John Walton Saville J8146

1910 (Approximate) - June 5, 1944

John Walton Saville John Walton Saville John Walton Saville John Walton Saville John Walton Saville John Walton Saville John Walton Saville John Walton Saville John Walton Saville

439 Squadron

John Walton Saville was the oldest child of William and Florence Ilma Saville of Vancouver, British Columbia. He had three sisters. He was a garage foreman at the repair shop for BC Motor Transport Ltd. This company provided bus transportation in and around Vancouver. He was bi-lingual and could speak French and English

Saville had applied to the RCAF in June 1940 when he was 30 years old and was accepted on February 1, 1941, when he was 31. On his application, he indicated that after the war, he wanted to get into commercial aviation or re-enlist in the RCAF.

He was assessed on June 6, 1941: "Wants pilot. Well adjusted. Appears younger than stated years. 25 hours solo. Intelligent. Satisfactory."

At No. 2 ITS, Regina, mid May 1941, he was 11th out of 86 in his class. He received an 83%. "Responsible, experienced, confident, leader-type, two years university. Claims 13 hours dual and 25 hours solo. Activity in sports average. Is confident, decisive, may be resourceful. Potential Officer material. Alternative: Observer." He was posted to No. 2 EFTS, Fort William, Ontario. He earned his wings at No. 11 SFTS, Yorkton, Saskatchewan.

He was at Rockcliffe, Ontario by November 1941. He was assessed as "very good and superior" in separate categories. "Intelligent, steady and reliable. Making good progress."

He found himself at 123 Squadron, Debert, Nova Scotia by May 1942. "He is dependable and steady and has carried out his duties well. Average flying ability." In August 1942, "This officer is quiet, conscientious and hard working. A valuable officer." October 1942: "This Officer has shown good consistency in his devotion to duty and example to others in his group." January 1943: This officer has shown a very high ability as a leader and great consistency during his period of training as flight commander. Recommend this Officer's promotion to Acting F/L." In May 1943, he received an 86 on his R.211. "Presently attending Junior War Staff Course. Has efficiently discharged responsibilities of the rank of F/L." "While at this course, he worked hard and well. He expresses his ideas adequately both in speech and writing and although when he came to the course, his military (Army) vocabulary was very limited; he has improved considerably. He is an average learner and shows common sense. He is a very likable Officer, polite, conscientious, and can work well in a team. His knowledge of his own arm seems to be very good but weak in Army cooperation. His knowledge of other arms is limited, however since reporting to the course he made a consistent effort to understand army problems." Saville then attended the Canadian War Staff Course in Kingston in June 1943. However, he did not have sufficient experience or background to enable him to complete the course successfully. His superiors noted that Saville "derived considerable benefit from his attendance on this course."

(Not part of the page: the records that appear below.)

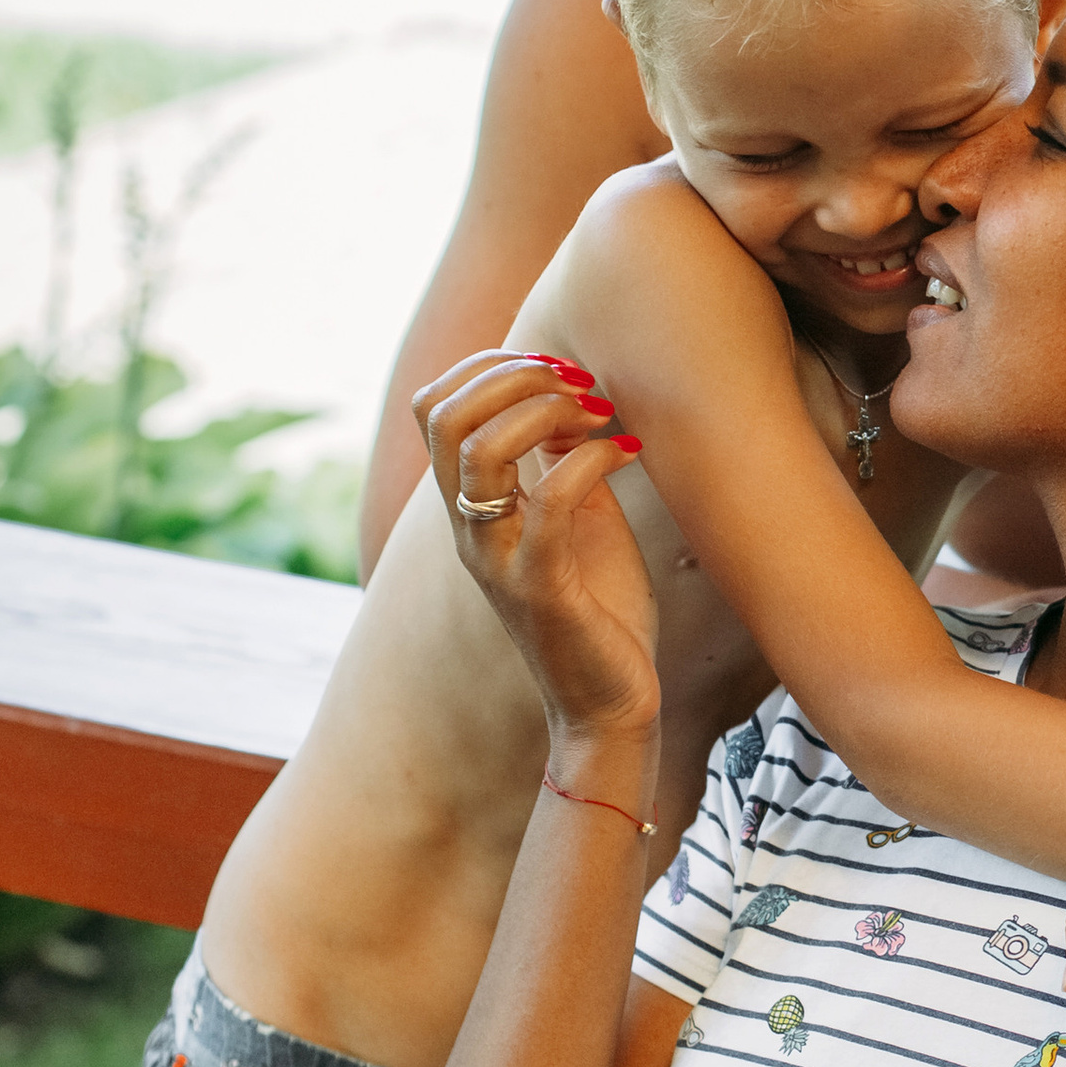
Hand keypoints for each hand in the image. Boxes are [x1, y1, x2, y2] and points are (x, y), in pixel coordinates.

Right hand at [414, 351, 659, 748]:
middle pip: (444, 416)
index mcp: (470, 507)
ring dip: (544, 411)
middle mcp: (469, 529)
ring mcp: (498, 559)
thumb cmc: (598, 605)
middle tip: (580, 385)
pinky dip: (592, 460)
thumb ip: (557, 458)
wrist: (609, 700)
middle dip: (513, 376)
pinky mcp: (541, 588)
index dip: (489, 366)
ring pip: (480, 451)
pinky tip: (630, 454)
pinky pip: (548, 501)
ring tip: (600, 413)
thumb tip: (563, 393)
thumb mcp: (576, 514)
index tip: (557, 368)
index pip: (435, 407)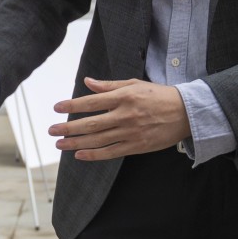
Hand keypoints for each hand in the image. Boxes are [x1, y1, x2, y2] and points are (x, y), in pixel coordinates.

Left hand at [49, 77, 189, 161]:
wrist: (186, 113)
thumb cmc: (159, 96)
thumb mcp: (135, 84)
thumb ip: (109, 85)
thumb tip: (88, 82)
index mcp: (124, 97)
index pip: (92, 102)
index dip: (72, 105)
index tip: (56, 108)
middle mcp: (125, 115)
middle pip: (91, 124)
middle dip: (68, 128)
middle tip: (52, 130)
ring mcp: (131, 132)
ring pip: (98, 140)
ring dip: (76, 143)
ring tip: (60, 144)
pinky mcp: (137, 146)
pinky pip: (111, 153)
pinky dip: (94, 155)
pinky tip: (79, 155)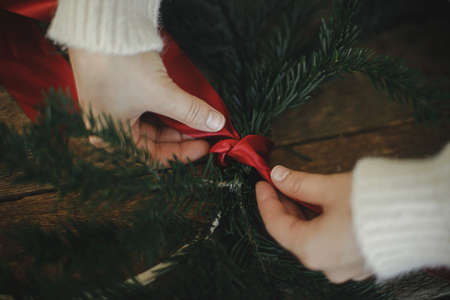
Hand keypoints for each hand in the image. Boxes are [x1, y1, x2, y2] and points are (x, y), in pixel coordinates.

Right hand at [69, 48, 225, 165]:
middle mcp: (110, 126)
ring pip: (151, 123)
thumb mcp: (161, 93)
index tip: (205, 146)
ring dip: (175, 121)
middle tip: (205, 130)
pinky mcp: (120, 91)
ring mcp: (114, 108)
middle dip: (181, 135)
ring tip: (197, 117)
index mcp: (111, 137)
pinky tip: (182, 105)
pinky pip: (148, 107)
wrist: (101, 26)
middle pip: (152, 141)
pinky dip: (167, 107)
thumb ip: (190, 111)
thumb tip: (216, 123)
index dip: (182, 153)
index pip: (152, 156)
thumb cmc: (121, 65)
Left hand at [255, 166, 371, 283]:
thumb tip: (278, 176)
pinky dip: (321, 225)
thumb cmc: (375, 204)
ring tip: (298, 191)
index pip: (276, 225)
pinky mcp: (359, 261)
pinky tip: (320, 206)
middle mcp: (326, 265)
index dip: (266, 201)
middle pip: (293, 233)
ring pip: (312, 239)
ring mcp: (344, 267)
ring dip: (302, 215)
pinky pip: (330, 243)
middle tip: (279, 184)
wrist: (420, 215)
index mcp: (313, 250)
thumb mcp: (329, 188)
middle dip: (284, 206)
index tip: (263, 183)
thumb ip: (299, 184)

In August 1943: "This Officer has been misemployed in the EAC as a traffic officer for Air Transport in that he has completed SWSC 6 at RMC at which he did very well. His present move will be beneficial to both services. Recommended for rank of T/F/L." He arrived in the UK in December 1943 with 439 Squadron.

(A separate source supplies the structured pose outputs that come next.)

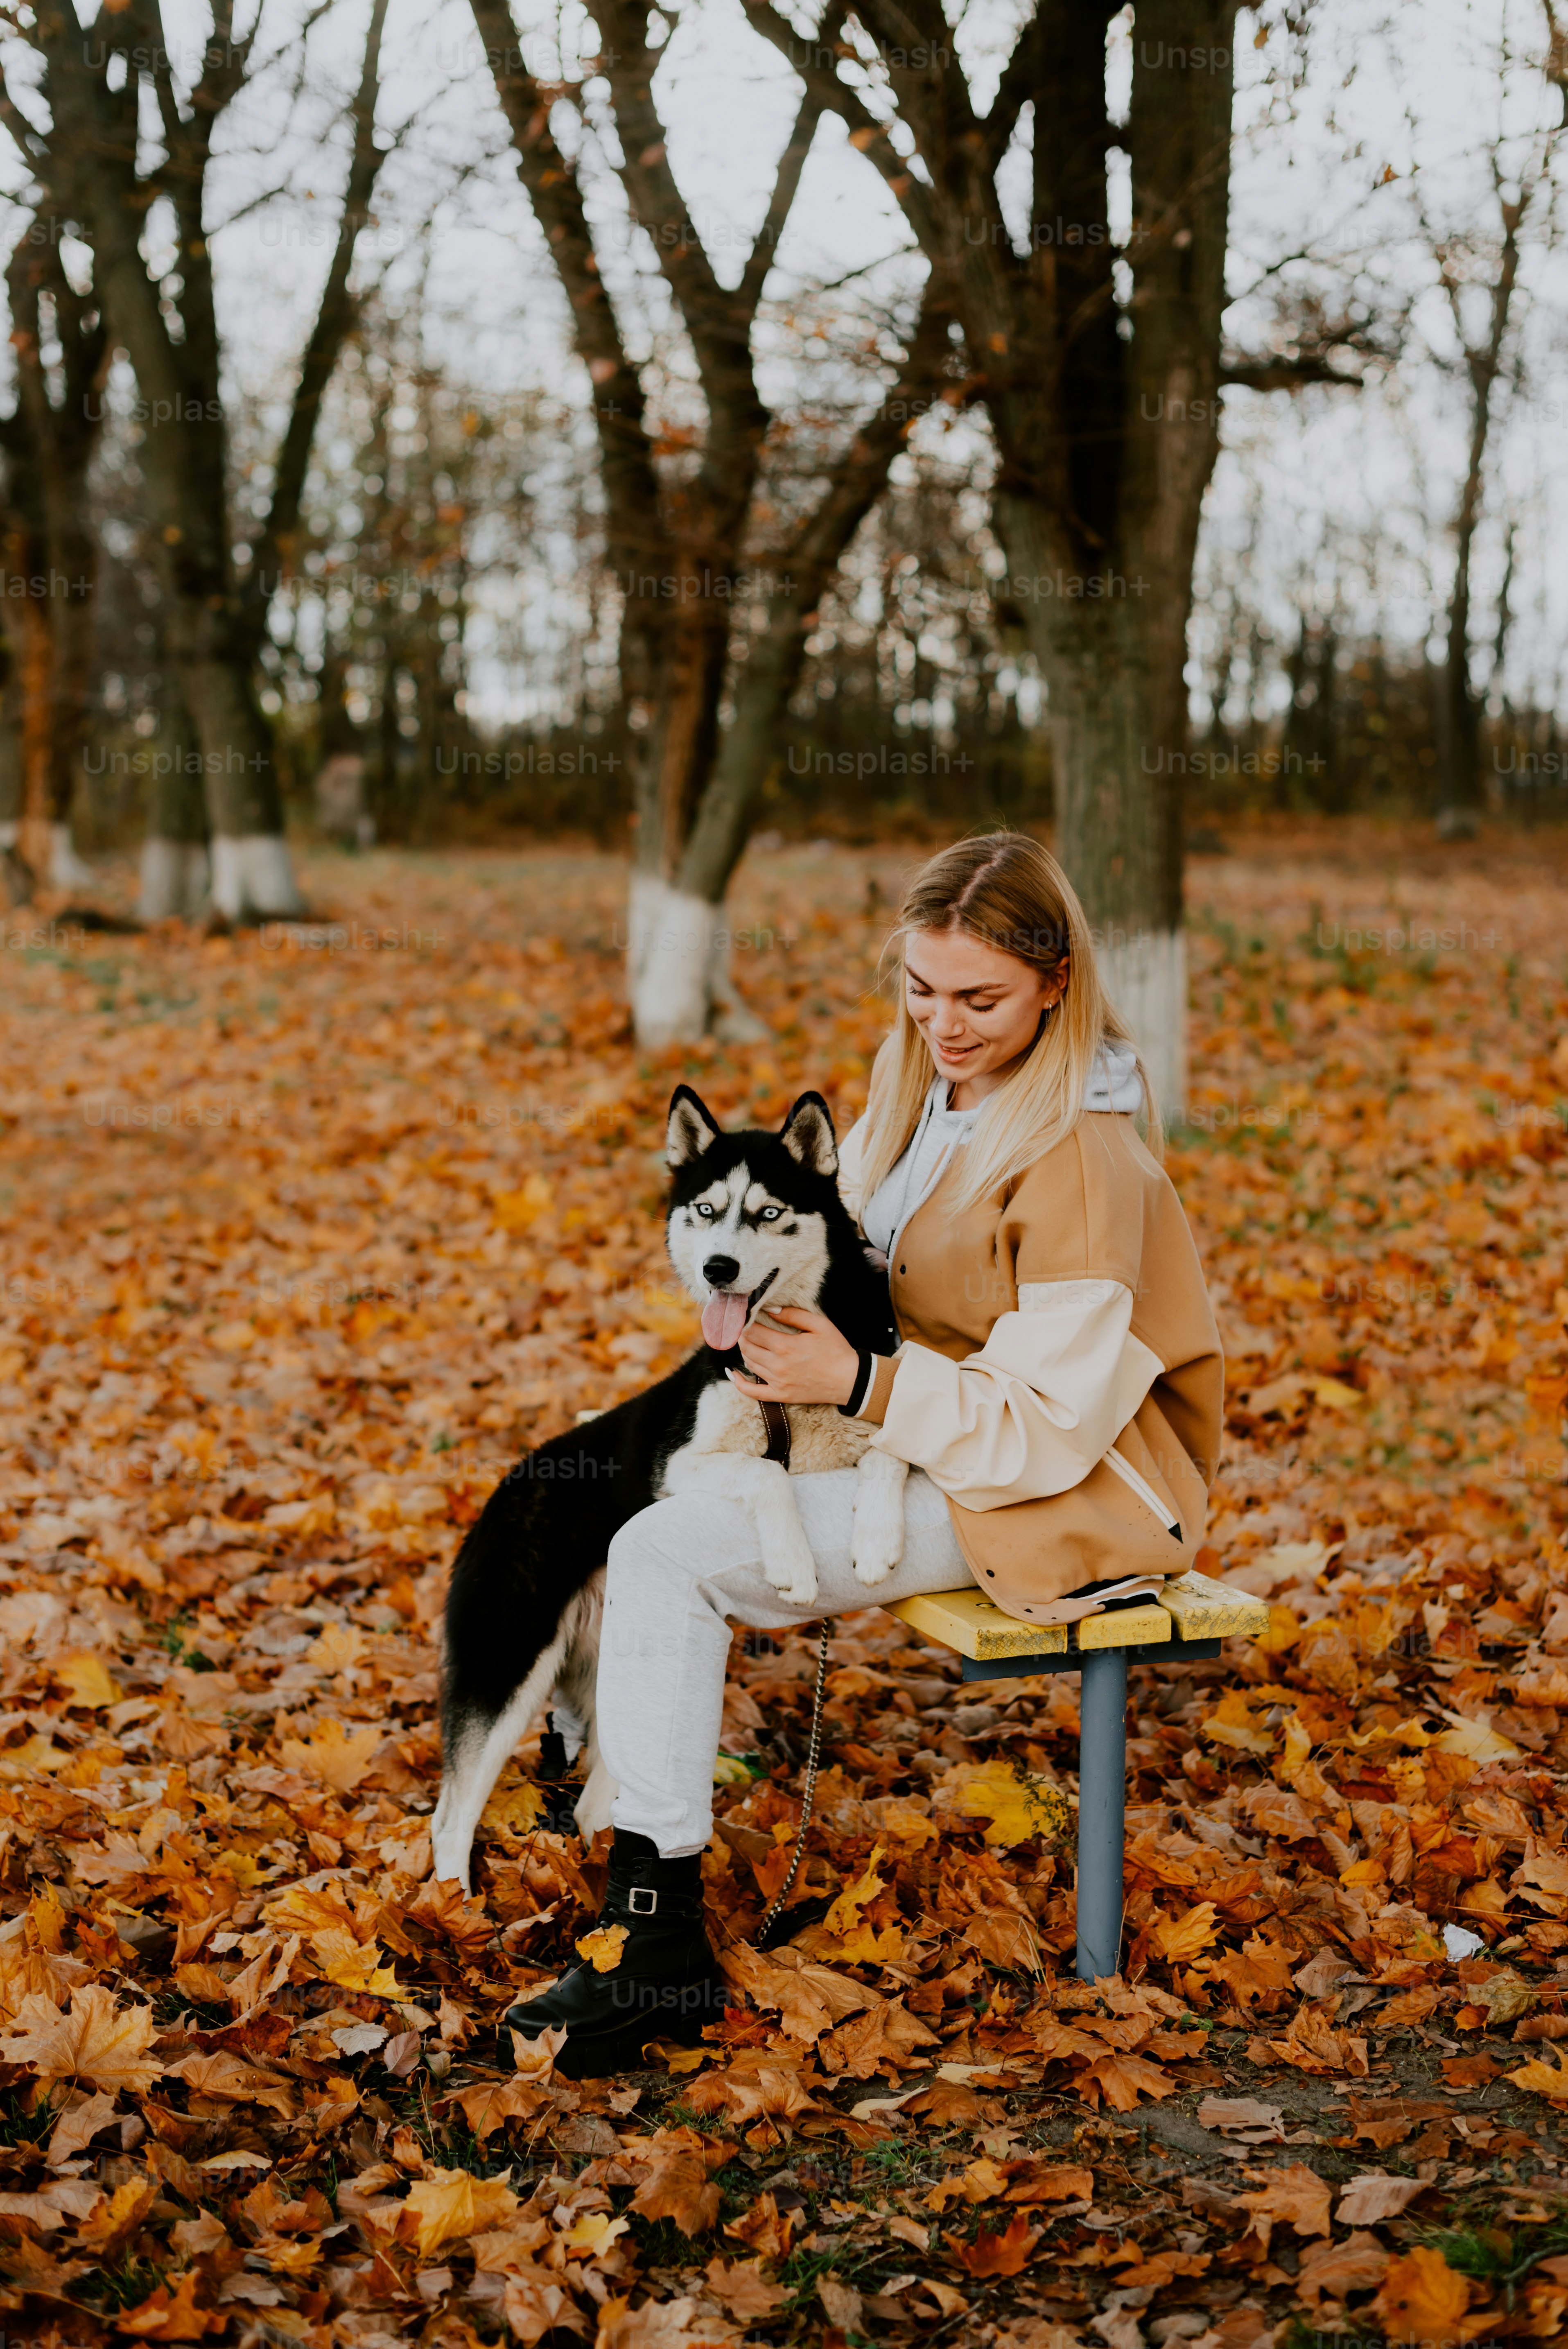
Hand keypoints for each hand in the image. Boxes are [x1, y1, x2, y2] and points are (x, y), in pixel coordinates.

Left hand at [727, 1306, 860, 1406]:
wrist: (850, 1380)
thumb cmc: (836, 1350)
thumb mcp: (819, 1324)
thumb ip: (793, 1315)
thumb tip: (770, 1309)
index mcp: (786, 1346)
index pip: (753, 1332)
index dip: (746, 1323)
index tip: (746, 1316)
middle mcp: (778, 1365)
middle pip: (747, 1347)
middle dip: (743, 1335)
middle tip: (745, 1327)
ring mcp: (777, 1382)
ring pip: (749, 1364)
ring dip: (744, 1351)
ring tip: (748, 1342)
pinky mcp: (780, 1395)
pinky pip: (752, 1392)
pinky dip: (739, 1383)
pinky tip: (732, 1373)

Circumstantial Report: Can J. 8146, F/L J. W. Saville, 439 Squadron, RCAF missing on Operations. w.e.f. 5.6.44. Typhoon MN210 "On 5.6.44 at 08.20 hours, eight of the 439 Squadron aircraft took off to dive-bomb a Radar installation at Fort George on the Island of Guernsey. The formation which was led by F/L Saville encountered very heavy flak over and near the target. As F/L Saville went into the target, six bursts of heavy flak were observed in front of him. This officer was seen making an aileron turn to port, which, on pull out, would have brought him out over the Island instead of the sea. His No. 2 pulled out towards the sea and did not see him again. Shortly after F/L Saville's No. 2 called him on the R/T twice, but received no reply. The rest of the Squadron returned to base at 09.20 hours. Subsequently, an A.S.R. search was made in the face of very heavy flak which failed to find any trace of F/L Saville."

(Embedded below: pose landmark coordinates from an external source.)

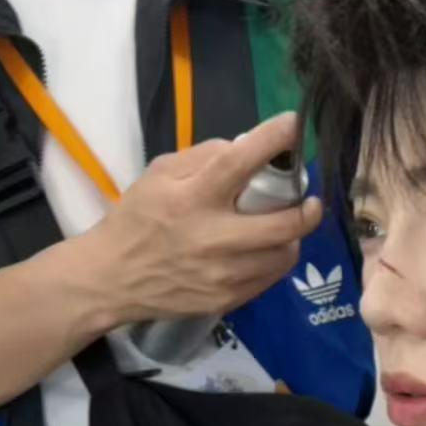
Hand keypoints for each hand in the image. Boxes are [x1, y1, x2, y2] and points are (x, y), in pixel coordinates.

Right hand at [81, 111, 322, 329]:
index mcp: (193, 198)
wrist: (113, 278)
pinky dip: (275, 259)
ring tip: (284, 227)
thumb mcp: (159, 173)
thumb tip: (247, 147)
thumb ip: (203, 157)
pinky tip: (266, 249)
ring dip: (292, 237)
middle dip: (307, 210)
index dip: (273, 140)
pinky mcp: (228, 299)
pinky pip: (270, 278)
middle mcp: (212, 238)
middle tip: (311, 200)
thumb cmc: (137, 218)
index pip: (239, 163)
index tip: (295, 126)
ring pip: (283, 255)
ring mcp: (223, 274)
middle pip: (282, 224)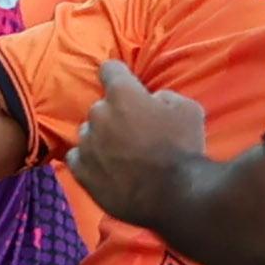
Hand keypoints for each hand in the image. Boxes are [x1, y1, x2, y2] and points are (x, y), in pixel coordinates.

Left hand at [69, 61, 210, 227]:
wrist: (176, 196)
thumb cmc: (185, 148)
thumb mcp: (188, 109)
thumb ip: (163, 97)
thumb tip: (151, 100)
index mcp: (122, 94)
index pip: (110, 69)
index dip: (119, 75)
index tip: (125, 82)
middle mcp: (98, 114)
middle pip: (101, 106)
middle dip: (115, 114)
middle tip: (135, 132)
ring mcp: (87, 144)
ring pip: (89, 132)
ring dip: (102, 138)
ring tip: (122, 155)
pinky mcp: (81, 171)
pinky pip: (77, 157)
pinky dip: (89, 160)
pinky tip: (105, 168)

On June 16, 1944, Mrs. Saville received a letter from 439 Officer Commanding, S/L Norsworthy. "Eleven days have passed now so we feel that the possibility of [Johnny] being picked up in the sea by our own Air-sea rescue services is remote...John was leading the Squadron on the operation in question, the Pilots went in on the target and because they were concentrating on it, did not notice that John was not with them until they pulled up and were on their way home. We immediately sent out an Air-sea rescue search, which was done in the face of severe anti-aircraft fire, so I know you will agree that we did everything we could. However, they did not see any dinghy.....Johnny as well as being a very good Flight Commander with all his Pilots solidly beind him, was also everybody's friend. In his quiet, self-assured way, he was a wonderful steadying influence on the younger fellows...We have a great team here which has trained hard and has now been tested in battle; Johnny was an important player and had had numerous successes with his Flight."